======== TEXTO DE LECTURA

Las actividades a las que hace referencia Salini en ese largo primer párrafo se refieren a los últimos 25 meses. Pero no tomó en cuenta que el 27 de julio de 2012 Massimo Ponzellini –por entonces presidente de Impregilo– fue interrogado por el Tribunal de Nápoles sobre el contenido de dos grabaciones ordenadas por la fiscalía, hechas el 2 y 3 de agosto de 2011 al hoy ex primer ministro Silvio Berlusconi sobre la construcción de un hospital que exigía Martinelli.

En ese interrogatorio, Ponzellini declaró que Valter Lavítola –juzgado en Roma por corrupción internacional– “nos hizo entender claramente que el presidente Martinelli, para adjudicarle a Impregilo la licitación del Metro de Panamá, pretendía un ´reconocimiento´ económico para él y su entorno...”.

“Tal inequívoco mensaje Lavítola lo manifestó, ya sea, hablando directamente conmigo (que era presidente de Impregilo y que en una ocasión visité personalmente Panamá) [justamente cuando Berlusconi visitó Panamá en junio de 2010], así como con el administrador delegado de Impregilo, [Alberto] Rubegni (que es la persona con la cual yo hablo en la segunda llamada que me han leído)”, agregó.

================

**INSTRUCCIONES:**
Prosiga el texto sobre la declaración de Ponzellini acerca de la licitación del Metro de Panamá a partir de su última oración.

======== DATOS REGISTRADOS

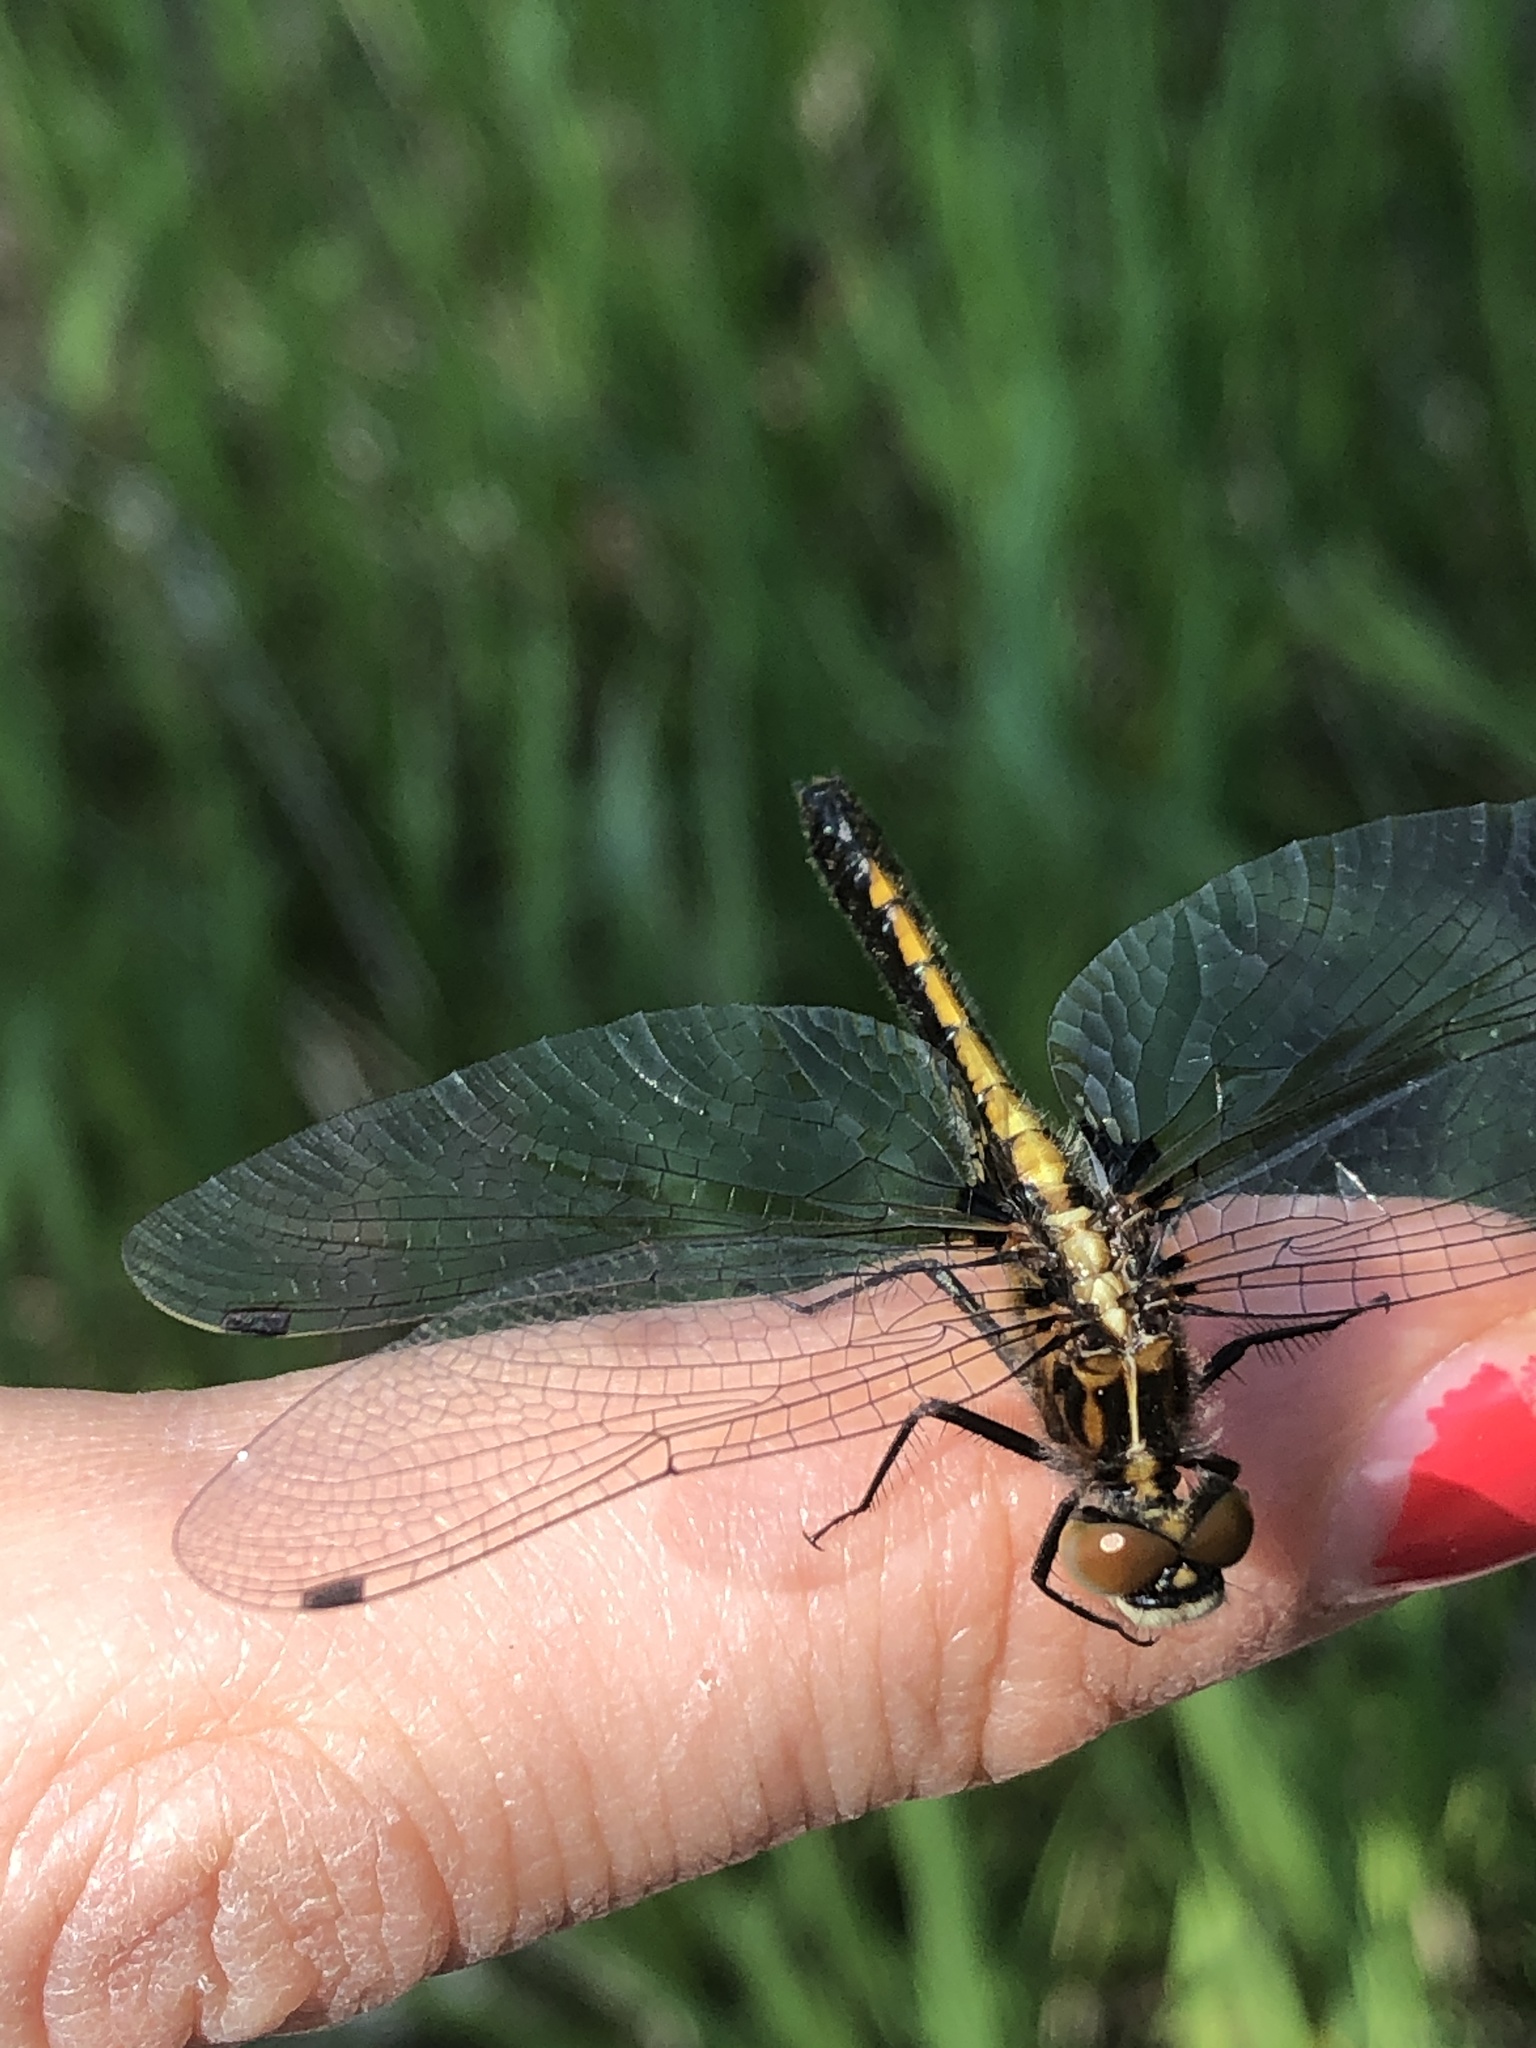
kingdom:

================
======== DATOS REGISTRADOS

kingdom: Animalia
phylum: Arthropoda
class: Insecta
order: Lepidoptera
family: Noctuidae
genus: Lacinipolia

================
======== DATOS REGISTRADOS

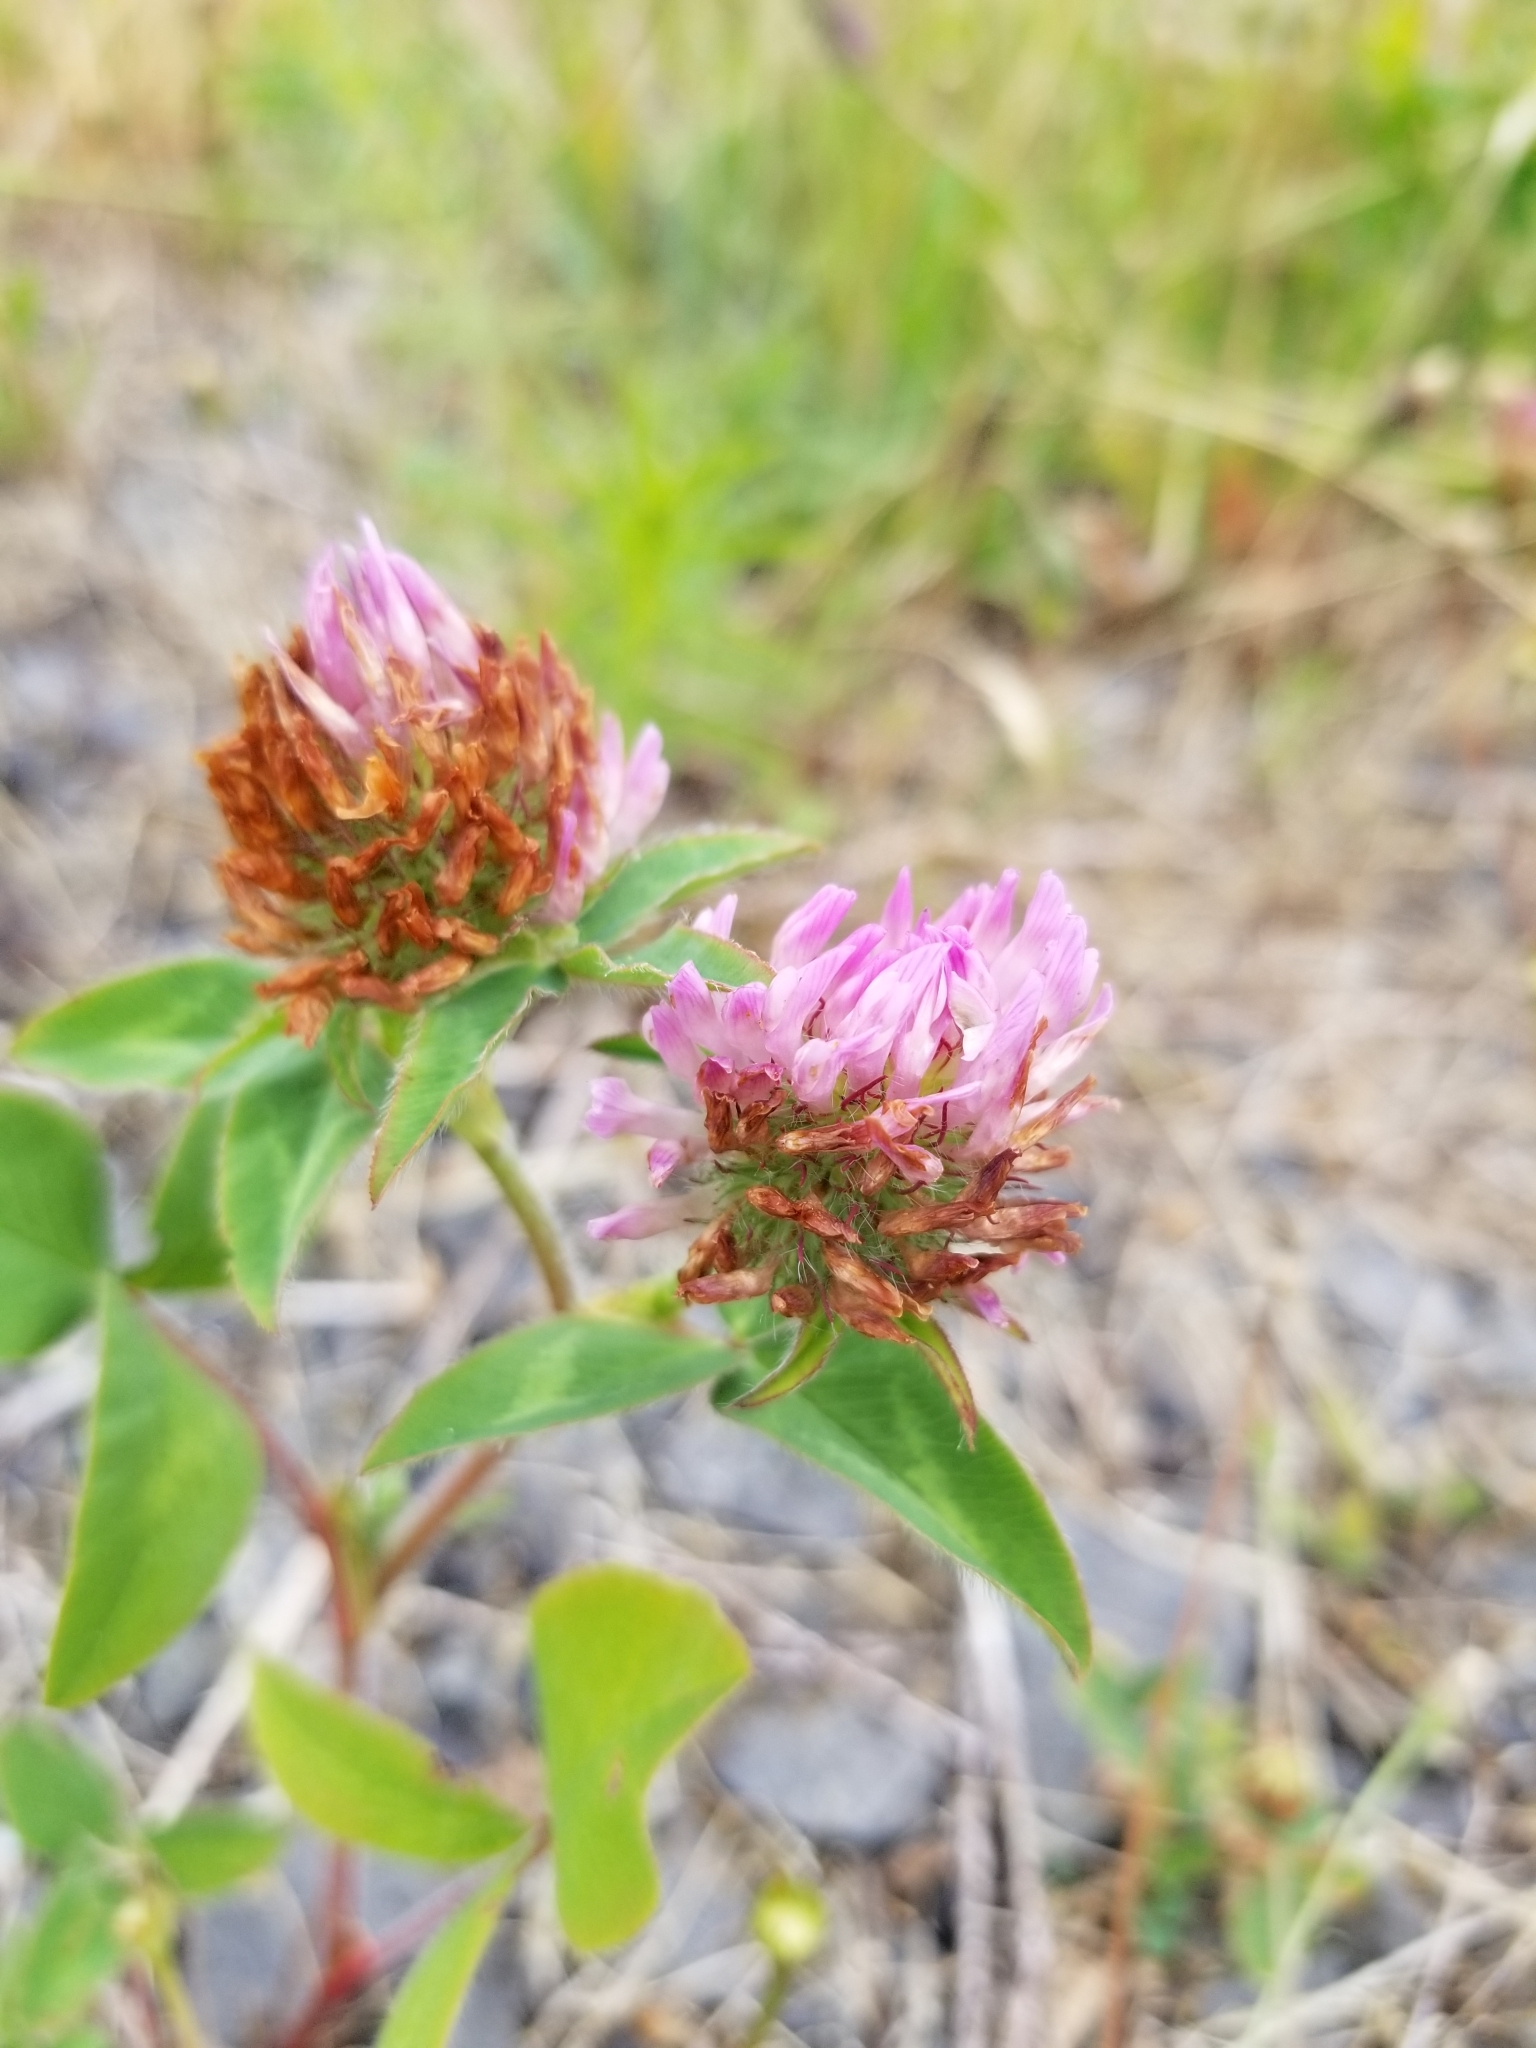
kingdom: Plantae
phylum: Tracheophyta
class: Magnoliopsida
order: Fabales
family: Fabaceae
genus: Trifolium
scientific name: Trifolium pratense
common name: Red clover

================

**RESPUESTA:**
Es decir, Ponzellini fue presionado personalmente por una interpuesta persona (en este caso Lavítola, que Ponzellini describe como portavoz e intermediario de Martinelli) para pagar una coima al entonces presidente panameño.

Ponzellini agregó que Lavítola les hizo ver que “habría obstáculos y problemas para Impregilo en caso de que no hubiésemos cedido a tales pretensiones (como efectivamente demuestra el tenor de la conversación que me han leído, en la cual el presidente Berlusconi prevé represalias de parte del presidente Martinelli)”, quien, según Lavítola, amenazó con hacer un anuncio falso sobre los trabajos de Impregilo en la expansión del Canal de Panamá que habrían devaluado las acciones de Impregilo en la Bolsa de Valores.

También explicó que tales pretensiones fueron rechazadas, “limitándonos a proponer que –en caso de que Impregilo se hubiese adjudicado la licitación del Metro (en la cual ni siquiera había gran interés particular)– lo máximo que Impregilo habría podido hacer es financiar la construcción en Panamá de un hospital que se hubiese llamado ciudad de Milán”.

“Es ese hospital, efectivamente, al cual se refiere en las dos llamadas que me han leído, de las cuales emerge Martinelli a través de Lavítola”, precisó.

PAGOS FUERA DE LA ´CONTABILIDAD ordinaria´

A su turno, Luciano Reguzzo, director técnico de Impregilo en Panamá entre 2007 y 2012, declaró ante los magistrados de Nápoles –Vincenzo Piscitelli y Henry John Woodcock– el pasado 28 de junio de 2013 que su empresa pagó hasta 70 mil dólares “de manera oculta y fuera de la contabilidad ordinaria” a Valter Lavítola.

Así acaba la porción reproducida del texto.